# Help!! damaged door jamb



## GBjay (Jul 27, 2007)

Hi,

We're repairing our fraternity house (very old) and I'm stuck with problems in my room. The problem is with the bedroom door. It won't hang on the frame. After a few minutes, we all realized that the side plank of the frame is so damaged (assuming from someone else screwing in and out the door repeatedly) that the hinges will not stay put.

Is there any inexpensive way for me to take care of this? Is there any way I can replace that side so I can hang my door again?

Thanks.

I'm Jay, by the way. I'll be on HR a lot since we have a lot of things to repair.


----------



## Square Eye (Jul 27, 2007)

Have you tried using longer screws?
It may take a 3" screw to reach the wall framing, but it would be a good quick fix.


----------



## Tru_blue (Aug 6, 2007)

I'd also use longer screws as my first choice.  By using 3" screws as previously mentioned, the screws would anchor into the studs behind the door frame.  

It's interesting - usually it's the doorknob side of the door frame that is damaged, not the hinge side.

Another possibility is to relocate the hinges higher or lower in an undamaged area.  If two hinges were used, you could also go to three hinges.  Good luck.


----------



## billbeee (Aug 9, 2007)

Jay,
If you have not already fixed your problem with longer screws.
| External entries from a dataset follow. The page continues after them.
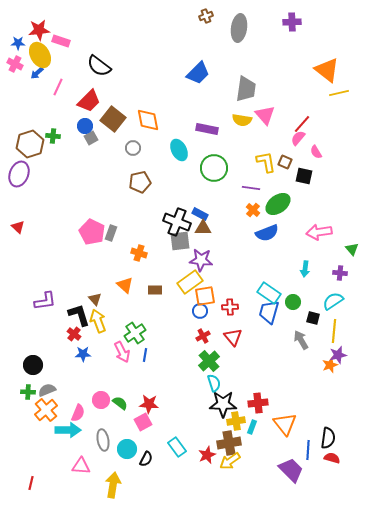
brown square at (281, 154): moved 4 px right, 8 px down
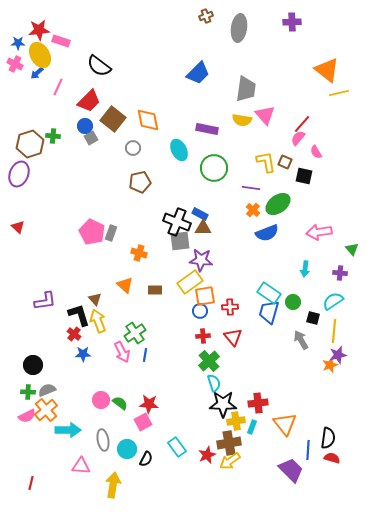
red cross at (203, 336): rotated 24 degrees clockwise
pink semicircle at (78, 413): moved 51 px left, 3 px down; rotated 42 degrees clockwise
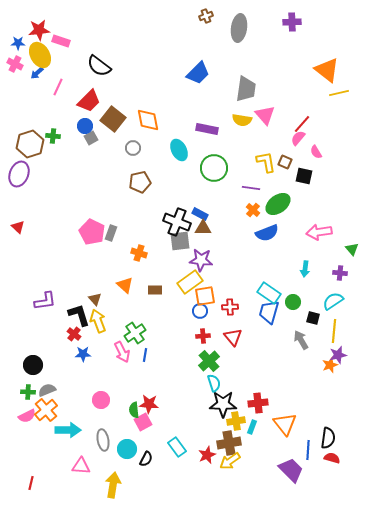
green semicircle at (120, 403): moved 14 px right, 7 px down; rotated 133 degrees counterclockwise
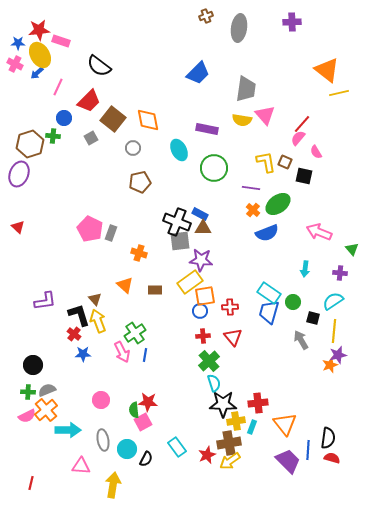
blue circle at (85, 126): moved 21 px left, 8 px up
pink pentagon at (92, 232): moved 2 px left, 3 px up
pink arrow at (319, 232): rotated 30 degrees clockwise
red star at (149, 404): moved 1 px left, 2 px up
purple trapezoid at (291, 470): moved 3 px left, 9 px up
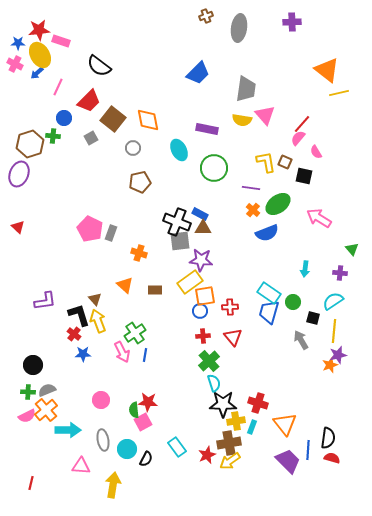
pink arrow at (319, 232): moved 14 px up; rotated 10 degrees clockwise
red cross at (258, 403): rotated 24 degrees clockwise
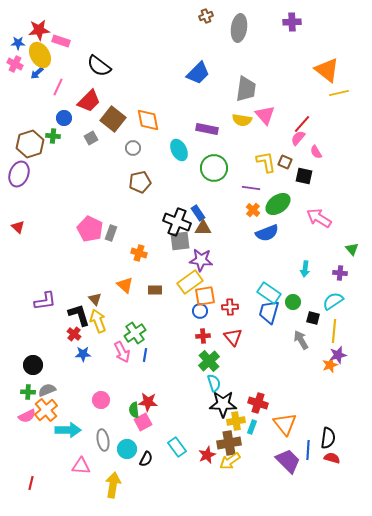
blue rectangle at (200, 214): moved 2 px left, 1 px up; rotated 28 degrees clockwise
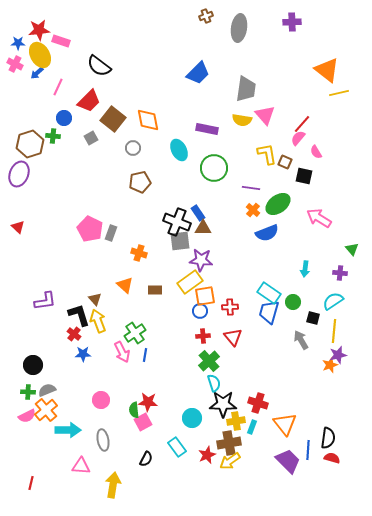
yellow L-shape at (266, 162): moved 1 px right, 8 px up
cyan circle at (127, 449): moved 65 px right, 31 px up
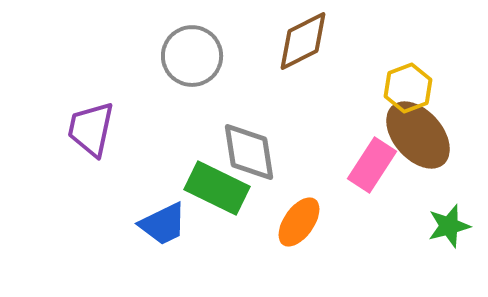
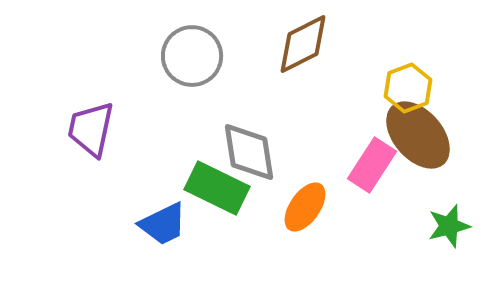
brown diamond: moved 3 px down
orange ellipse: moved 6 px right, 15 px up
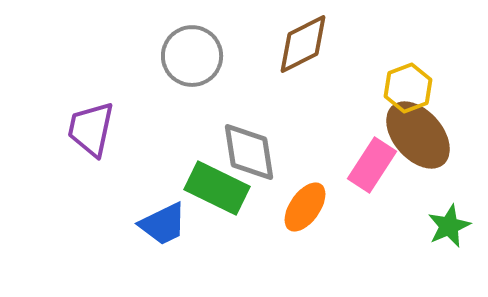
green star: rotated 9 degrees counterclockwise
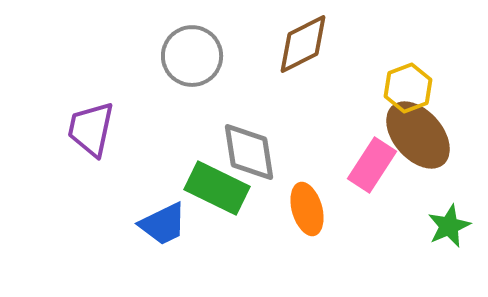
orange ellipse: moved 2 px right, 2 px down; rotated 51 degrees counterclockwise
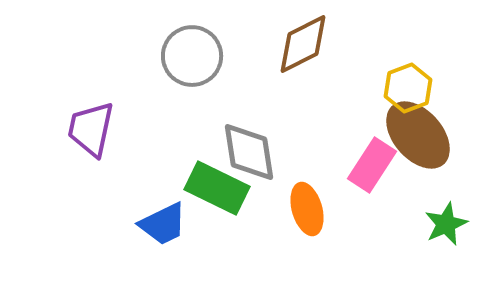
green star: moved 3 px left, 2 px up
I fixed one a short while ago using small plastic wall plugs in the old screw holes.  I used the white ones in the photo, and didn't even have to drill the old holes wider.


Cheers
Bill


----------



## GBjay (Aug 12, 2007)

Thanks, guys...

I went to homedepot, got 2 inch nails.... it passed the frame and held pretty well (it's holding a door from 1920, REALLY HEAVY). then i got 10-15 smaller nails to nail the door together (it was breaking apart due to wear i guess). Either way, after I paint it tomorrow, i would imagine the door would like spanking new and clean....

Just feels good to have a nice cool room with a door now haha.

thanks.


----------